Machine Learning

Links:

Sample code

Data sets:

UC Irvine Machine Learning Repository

Kaggle

Open Data on AWS

http://dataportals.org/

OPENDATAMONITOR

Quandl

Wikipedia's list of datasets

Quora

Datasets’ Discord server

In supervised learning, the training data is labelled.

Typical supervised learning tasks include classification and predicting a target numeric value.

Some of the most important supervised learning algorithms include

  • k-nearest neighbors
  • linear regression
  • logistical regression
  • support vector machines
  • decision trees and random forests
  • neural networks

In unsupervised learning, the training data is unlabelled.

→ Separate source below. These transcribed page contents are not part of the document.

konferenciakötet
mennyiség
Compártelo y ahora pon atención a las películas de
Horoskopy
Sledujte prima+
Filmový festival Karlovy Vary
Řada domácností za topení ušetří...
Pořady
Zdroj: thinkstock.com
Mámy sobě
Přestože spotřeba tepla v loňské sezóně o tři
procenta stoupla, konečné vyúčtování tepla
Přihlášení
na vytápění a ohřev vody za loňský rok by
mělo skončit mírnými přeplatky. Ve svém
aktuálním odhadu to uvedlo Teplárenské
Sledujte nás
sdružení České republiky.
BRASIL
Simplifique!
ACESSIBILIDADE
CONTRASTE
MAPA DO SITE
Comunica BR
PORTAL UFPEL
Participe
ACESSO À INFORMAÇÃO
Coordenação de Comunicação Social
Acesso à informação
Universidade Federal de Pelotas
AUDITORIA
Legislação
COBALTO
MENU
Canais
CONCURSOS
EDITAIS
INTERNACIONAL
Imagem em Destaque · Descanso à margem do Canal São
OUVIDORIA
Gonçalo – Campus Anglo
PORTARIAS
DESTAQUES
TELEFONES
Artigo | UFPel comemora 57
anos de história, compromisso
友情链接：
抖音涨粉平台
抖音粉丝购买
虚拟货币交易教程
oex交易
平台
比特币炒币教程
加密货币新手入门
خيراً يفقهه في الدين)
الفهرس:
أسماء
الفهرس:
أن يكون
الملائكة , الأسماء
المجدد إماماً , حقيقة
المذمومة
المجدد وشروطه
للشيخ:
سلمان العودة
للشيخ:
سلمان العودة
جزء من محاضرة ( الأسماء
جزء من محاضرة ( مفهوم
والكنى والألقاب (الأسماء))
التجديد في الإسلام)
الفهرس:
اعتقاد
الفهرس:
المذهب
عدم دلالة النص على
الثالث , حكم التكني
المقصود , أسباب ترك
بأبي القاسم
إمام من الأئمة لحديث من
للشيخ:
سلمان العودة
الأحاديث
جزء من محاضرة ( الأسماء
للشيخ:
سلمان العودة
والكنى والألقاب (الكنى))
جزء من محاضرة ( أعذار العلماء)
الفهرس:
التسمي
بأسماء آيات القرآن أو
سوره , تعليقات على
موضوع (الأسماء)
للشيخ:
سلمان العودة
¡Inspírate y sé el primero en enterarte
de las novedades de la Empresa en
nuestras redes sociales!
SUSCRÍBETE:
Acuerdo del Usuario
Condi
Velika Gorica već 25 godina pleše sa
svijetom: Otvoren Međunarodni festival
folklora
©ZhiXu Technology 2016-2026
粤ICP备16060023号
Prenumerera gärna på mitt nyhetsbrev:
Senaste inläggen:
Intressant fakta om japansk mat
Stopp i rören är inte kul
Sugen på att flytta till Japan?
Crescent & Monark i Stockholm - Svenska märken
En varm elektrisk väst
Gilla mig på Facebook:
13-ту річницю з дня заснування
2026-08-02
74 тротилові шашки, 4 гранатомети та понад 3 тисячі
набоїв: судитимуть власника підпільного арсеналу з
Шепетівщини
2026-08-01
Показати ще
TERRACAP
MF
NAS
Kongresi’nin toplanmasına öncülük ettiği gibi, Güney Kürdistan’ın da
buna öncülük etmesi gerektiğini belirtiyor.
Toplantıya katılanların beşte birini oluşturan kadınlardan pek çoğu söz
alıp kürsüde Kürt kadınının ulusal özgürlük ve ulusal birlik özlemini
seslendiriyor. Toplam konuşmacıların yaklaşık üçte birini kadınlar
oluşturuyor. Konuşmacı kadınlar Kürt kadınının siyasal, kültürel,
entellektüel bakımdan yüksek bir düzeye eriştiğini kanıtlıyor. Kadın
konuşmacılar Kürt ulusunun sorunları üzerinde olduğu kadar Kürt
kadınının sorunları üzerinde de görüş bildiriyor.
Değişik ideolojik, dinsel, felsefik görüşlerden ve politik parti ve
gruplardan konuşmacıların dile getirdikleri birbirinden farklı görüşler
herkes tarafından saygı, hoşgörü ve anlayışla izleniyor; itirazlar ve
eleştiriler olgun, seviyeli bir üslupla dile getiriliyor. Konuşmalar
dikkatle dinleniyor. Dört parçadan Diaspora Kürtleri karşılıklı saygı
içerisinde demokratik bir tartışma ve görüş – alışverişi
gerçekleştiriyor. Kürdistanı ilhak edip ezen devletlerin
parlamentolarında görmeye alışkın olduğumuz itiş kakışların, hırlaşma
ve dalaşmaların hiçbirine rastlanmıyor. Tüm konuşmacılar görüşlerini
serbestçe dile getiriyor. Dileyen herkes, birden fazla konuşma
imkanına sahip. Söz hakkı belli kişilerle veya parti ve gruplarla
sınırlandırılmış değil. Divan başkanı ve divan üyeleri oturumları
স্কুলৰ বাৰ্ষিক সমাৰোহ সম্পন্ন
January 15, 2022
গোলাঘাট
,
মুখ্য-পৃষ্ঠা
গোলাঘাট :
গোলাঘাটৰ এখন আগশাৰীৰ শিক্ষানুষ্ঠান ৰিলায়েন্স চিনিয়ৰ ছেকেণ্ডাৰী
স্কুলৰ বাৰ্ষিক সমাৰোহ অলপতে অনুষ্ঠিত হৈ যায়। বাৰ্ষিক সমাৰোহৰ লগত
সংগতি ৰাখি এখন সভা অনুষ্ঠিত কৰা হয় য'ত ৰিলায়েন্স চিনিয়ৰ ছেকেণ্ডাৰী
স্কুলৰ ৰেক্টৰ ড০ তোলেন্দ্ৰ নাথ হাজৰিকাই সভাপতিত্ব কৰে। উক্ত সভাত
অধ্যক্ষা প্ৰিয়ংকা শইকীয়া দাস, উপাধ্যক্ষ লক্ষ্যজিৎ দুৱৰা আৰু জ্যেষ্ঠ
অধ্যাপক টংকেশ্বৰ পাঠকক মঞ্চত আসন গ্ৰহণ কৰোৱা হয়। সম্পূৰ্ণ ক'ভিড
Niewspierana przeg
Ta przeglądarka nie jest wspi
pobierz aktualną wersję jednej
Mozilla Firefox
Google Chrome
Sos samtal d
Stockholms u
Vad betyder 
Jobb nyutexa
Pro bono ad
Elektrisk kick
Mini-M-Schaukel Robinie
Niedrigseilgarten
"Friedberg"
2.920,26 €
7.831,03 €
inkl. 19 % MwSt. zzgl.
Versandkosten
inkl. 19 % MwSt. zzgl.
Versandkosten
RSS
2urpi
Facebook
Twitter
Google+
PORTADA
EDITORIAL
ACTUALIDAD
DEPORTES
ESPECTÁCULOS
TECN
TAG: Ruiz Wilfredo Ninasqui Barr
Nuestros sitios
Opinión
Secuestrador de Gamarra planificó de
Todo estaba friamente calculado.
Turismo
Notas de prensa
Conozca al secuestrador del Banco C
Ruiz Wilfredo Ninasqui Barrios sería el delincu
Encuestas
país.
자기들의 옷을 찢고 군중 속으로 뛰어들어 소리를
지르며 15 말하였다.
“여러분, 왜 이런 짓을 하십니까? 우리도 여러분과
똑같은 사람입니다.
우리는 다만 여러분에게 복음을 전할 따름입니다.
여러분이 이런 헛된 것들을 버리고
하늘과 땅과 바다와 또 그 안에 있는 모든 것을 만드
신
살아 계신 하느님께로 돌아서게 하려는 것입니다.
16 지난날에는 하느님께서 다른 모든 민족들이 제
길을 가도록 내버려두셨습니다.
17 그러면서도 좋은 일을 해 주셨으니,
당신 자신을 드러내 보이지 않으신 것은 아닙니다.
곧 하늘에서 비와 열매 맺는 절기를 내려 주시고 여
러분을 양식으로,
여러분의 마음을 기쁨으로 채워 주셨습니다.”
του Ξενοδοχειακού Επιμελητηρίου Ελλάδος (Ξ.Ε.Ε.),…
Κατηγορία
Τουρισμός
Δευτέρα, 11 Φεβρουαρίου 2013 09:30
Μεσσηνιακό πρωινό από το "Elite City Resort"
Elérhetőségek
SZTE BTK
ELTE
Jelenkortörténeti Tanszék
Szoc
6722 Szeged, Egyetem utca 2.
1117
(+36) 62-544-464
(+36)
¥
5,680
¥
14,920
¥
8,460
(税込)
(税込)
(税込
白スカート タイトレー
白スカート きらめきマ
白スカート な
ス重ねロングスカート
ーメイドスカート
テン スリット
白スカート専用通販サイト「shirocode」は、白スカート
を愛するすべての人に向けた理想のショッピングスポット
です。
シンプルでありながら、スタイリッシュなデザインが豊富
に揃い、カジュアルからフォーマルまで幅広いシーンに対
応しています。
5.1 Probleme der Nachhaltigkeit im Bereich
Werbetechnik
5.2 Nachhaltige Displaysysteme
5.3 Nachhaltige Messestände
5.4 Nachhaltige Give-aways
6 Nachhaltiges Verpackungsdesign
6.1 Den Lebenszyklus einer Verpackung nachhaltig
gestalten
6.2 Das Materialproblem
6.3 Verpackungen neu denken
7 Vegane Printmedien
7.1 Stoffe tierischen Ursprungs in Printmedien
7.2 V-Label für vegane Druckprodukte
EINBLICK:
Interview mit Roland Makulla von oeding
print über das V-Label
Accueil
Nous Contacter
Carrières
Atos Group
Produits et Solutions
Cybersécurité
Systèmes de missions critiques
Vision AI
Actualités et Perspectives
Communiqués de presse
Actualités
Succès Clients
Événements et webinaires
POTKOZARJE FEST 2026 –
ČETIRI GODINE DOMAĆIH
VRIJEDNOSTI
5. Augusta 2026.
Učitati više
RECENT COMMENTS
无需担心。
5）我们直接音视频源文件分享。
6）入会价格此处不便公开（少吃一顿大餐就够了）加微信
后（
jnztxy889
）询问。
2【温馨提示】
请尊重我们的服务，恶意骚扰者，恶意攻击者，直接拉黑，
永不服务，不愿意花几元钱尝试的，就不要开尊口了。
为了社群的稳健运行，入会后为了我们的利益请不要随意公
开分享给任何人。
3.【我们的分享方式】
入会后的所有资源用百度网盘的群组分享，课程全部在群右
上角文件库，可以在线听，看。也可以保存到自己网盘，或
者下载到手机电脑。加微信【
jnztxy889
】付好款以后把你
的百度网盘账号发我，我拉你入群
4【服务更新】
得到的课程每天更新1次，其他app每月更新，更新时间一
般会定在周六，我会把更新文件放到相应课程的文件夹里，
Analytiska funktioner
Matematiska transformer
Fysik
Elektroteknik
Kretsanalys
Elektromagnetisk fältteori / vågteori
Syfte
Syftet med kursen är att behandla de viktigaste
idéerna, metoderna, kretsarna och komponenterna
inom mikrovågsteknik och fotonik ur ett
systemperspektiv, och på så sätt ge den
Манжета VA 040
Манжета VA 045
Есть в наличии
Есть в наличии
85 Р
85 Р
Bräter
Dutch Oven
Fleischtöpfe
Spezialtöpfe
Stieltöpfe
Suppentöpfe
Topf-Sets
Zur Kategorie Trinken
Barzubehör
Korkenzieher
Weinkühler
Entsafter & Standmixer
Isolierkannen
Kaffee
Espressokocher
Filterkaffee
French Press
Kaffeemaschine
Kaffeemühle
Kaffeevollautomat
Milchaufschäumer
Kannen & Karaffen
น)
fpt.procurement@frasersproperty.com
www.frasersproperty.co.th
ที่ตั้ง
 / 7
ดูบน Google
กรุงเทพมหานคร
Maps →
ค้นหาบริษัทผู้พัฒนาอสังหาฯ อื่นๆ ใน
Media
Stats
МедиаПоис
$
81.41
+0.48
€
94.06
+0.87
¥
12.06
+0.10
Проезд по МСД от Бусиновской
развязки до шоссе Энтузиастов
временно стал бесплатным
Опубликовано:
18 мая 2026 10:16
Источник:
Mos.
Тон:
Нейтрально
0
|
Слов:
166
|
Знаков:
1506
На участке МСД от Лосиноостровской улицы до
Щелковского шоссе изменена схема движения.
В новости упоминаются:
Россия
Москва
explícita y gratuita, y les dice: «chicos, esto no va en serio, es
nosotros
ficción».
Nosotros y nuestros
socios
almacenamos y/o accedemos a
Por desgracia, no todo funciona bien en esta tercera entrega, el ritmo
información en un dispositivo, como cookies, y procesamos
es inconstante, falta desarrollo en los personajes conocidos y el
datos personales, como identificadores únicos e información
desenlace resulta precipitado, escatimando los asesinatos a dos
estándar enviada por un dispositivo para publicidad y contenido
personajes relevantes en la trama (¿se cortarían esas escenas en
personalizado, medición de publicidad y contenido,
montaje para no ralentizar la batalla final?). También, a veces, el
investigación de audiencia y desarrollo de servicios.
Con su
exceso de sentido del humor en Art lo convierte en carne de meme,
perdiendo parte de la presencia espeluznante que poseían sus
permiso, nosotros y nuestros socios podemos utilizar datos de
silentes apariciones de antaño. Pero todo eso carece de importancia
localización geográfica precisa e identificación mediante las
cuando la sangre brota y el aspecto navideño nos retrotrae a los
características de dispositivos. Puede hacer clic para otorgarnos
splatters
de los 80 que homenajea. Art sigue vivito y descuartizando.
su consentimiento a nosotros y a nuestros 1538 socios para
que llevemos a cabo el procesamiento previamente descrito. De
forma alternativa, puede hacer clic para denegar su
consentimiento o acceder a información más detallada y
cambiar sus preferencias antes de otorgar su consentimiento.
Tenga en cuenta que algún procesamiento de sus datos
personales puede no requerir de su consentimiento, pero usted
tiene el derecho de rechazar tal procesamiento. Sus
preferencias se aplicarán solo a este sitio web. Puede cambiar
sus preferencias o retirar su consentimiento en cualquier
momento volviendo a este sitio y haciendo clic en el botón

Typical unsupervised learning tasks include

  • clustering,
  • visualization,
  • dimensionality reduction / feature extraction,
  • anomaly detection and
  • association rule learning.

Some of the most important unsupervised learning algorithms include

  • clustering – k-means – hierarchical cluster analysis (HCA) – expectation maximization
  • visualization and dimensionality reduction – principle component analysis (PCA) – kernel PCA – locally-linear embedding (LLE) – t-distributed stochastic neighbor embedding (t-SNE)
  • association rule learning – Apriori – Eclat

In semisupervised learning, some of the training data is labelled.

In reinforcement learning, an agent observes the environment and receives rewards for actions performed.

In batch learning, the system is trained using all available data.

In online learning, the system is trained incrementally by feeding it data in mini-batches.

In instance-based learning, the system learns examples by heart, then generalizes to new cases using a similarity measure.

In model-based learning, a model is built from a set of examples, then the model is used to make predictions.

Small data sets often suffer from sampling noise, and large data sets can still suffer from sampling bias.

Feature engineering involves feature selection, feature extraction and feature creation.

To fix overfitting you can

  • simplify the model
  • gather more training data
  • fix data errors and remove outliers

Regularization constrains a model to make it simpler and reduce the risk of overfitting.

Underfitting occurs when your model is too simple to learn the underlying structure of the data.

To fix underfitting you can

  • select a more powerful model
  • perform feature engineering
  • reduce regularization

To see how well a model will generalize to new cases, the data is split into a training set and a test set.

It is common to use 80% of the data for training and hold out 20% for testing.

In cross-validation, a validation set is randomly held out from the training set during training.

The No Free Lunch Theorem states that there is no model that is guaranteed to work best on a given dataset. The only way to know for sure is to evaluate them all.

  1. Look at the big picture.
  • Frame the problem – How will the model benefit the company? – What current solutions exist, if any? – Supervised, unsupervised, or reinforcement learning? – Classification, regression, or something else? – Batch learning or online learning?
  • Select a performance measure (RMSE ‖∙‖2, MAE ‖∙‖1, or ?)
  • Check any assumptions
  1. Get the data.
  • Familiarize yourself with it (pandas)
  • Plot histograms (matplotlib)
  • Create a test set
  1. Discover and visualize the data to gain insights.
  • Scatter plots (pandas)
  • Correlations plots
  1. Prepare the data.
  • Clean data – Delete rows with nulls (dropna) – Delete attributes with nulls (drop) – Replace nulls with default value (fillna or imputer)
  • Convert text to integers (factorize() to integer or one-hot encode)
  • Feature scaling (min-max scaling or standardization)
  1. Select a model and train it.
  • Cross-validation (cross_val_score)
  1. Fine-tune your model.
  • GridSearchCV
  • RandomizedSearchCV
  1. Present your solution.
  2. Launch, monitor and maintain your system.